== Data excerpts

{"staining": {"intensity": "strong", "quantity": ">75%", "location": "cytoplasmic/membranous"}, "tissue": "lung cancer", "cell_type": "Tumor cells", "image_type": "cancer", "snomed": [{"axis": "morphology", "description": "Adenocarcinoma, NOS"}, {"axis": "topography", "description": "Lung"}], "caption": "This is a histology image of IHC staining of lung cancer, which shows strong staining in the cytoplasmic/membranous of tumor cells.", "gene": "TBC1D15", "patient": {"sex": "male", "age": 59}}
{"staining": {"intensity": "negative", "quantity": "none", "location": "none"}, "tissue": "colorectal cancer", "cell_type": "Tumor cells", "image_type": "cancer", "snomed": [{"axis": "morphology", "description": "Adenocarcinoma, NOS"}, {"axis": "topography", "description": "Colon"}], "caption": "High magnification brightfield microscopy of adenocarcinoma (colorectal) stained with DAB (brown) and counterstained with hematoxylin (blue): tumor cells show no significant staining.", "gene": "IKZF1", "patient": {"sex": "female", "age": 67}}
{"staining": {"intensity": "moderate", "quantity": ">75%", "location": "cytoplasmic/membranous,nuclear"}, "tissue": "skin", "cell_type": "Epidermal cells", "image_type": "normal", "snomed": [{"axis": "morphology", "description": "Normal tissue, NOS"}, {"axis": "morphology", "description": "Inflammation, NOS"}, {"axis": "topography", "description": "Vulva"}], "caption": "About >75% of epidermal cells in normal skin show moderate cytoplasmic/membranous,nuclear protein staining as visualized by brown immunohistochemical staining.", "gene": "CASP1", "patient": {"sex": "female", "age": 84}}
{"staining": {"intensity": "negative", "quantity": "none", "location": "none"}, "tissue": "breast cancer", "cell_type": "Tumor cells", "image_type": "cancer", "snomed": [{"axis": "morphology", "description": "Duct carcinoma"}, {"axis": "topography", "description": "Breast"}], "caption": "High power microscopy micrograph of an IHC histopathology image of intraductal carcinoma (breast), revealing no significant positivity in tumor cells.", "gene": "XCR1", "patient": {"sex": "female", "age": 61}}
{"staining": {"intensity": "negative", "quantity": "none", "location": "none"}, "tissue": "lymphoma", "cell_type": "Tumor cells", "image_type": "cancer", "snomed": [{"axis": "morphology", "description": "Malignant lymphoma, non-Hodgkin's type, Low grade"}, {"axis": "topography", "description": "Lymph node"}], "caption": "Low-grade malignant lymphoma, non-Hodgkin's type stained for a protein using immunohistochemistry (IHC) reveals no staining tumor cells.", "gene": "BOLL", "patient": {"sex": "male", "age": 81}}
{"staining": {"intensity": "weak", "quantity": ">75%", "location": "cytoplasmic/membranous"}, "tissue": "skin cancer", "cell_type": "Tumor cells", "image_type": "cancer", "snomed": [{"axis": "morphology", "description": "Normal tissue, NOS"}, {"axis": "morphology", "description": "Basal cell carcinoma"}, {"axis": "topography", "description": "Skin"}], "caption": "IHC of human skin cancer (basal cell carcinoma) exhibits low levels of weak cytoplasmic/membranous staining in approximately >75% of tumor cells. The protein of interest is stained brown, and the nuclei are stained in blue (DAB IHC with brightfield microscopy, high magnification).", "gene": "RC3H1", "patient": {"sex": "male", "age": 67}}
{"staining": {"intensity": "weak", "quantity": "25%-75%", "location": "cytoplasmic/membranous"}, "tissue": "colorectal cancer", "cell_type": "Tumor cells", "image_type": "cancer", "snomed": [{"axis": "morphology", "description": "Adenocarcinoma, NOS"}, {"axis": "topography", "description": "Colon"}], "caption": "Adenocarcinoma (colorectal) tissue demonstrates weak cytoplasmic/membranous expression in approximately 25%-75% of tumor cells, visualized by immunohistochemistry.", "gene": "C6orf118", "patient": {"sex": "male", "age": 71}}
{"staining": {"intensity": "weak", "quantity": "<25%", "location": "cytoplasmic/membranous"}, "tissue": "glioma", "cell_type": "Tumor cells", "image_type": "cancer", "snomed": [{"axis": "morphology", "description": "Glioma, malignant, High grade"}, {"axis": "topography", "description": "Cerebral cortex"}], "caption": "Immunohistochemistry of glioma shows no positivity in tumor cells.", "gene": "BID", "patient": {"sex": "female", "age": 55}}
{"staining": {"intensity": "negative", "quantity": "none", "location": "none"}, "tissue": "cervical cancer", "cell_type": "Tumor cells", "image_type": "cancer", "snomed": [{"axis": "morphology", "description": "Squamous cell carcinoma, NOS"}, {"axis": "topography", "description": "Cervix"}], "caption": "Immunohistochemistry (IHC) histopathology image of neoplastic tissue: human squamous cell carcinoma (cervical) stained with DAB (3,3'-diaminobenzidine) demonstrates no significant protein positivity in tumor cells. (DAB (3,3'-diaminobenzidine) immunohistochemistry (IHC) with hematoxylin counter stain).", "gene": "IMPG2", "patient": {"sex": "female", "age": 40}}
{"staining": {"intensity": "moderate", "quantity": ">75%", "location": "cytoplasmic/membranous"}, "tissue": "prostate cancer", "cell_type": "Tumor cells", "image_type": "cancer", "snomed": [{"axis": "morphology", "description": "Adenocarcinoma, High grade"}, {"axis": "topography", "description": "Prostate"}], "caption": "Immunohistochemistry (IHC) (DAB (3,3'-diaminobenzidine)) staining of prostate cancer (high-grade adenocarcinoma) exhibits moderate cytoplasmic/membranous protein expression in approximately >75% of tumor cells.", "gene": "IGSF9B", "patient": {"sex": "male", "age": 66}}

====

Problem details:
Go through the data, and copy each line in which the word "histopathology" appears.

Response to the exercise:
{"staining": {"intensity": "negative", "quantity": "none", "location": "none"}, "tissue": "breast cancer", "cell_type": "Tumor cells", "image_type": "cancer", "snomed": [{"axis": "morphology", "description": "Duct carcinoma"}, {"axis": "topography", "description": "Breast"}], "caption": "High power microscopy micrograph of an IHC histopathology image of intraductal carcinoma (breast), revealing no significant positivity in tumor cells.", "gene": "XCR1", "patient": {"sex": "female", "age": 61}}
{"staining": {"intensity": "negative", "quantity": "none", "location": "none"}, "tissue": "cervical cancer", "cell_type": "Tumor cells", "image_type": "cancer", "snomed": [{"axis": "morphology", "description": "Squamous cell carcinoma, NOS"}, {"axis": "topography", "description": "Cervix"}], "caption": "Immunohistochemistry (IHC) histopathology image of neoplastic tissue: human squamous cell carcinoma (cervical) stained with DAB (3,3'-diaminobenzidine) demonstrates no significant protein positivity in tumor cells. (DAB (3,3'-diaminobenzidine) immunohistochemistry (IHC) with hematoxylin counter stain).", "gene": "IMPG2", "patient": {"sex": "female", "age": 40}}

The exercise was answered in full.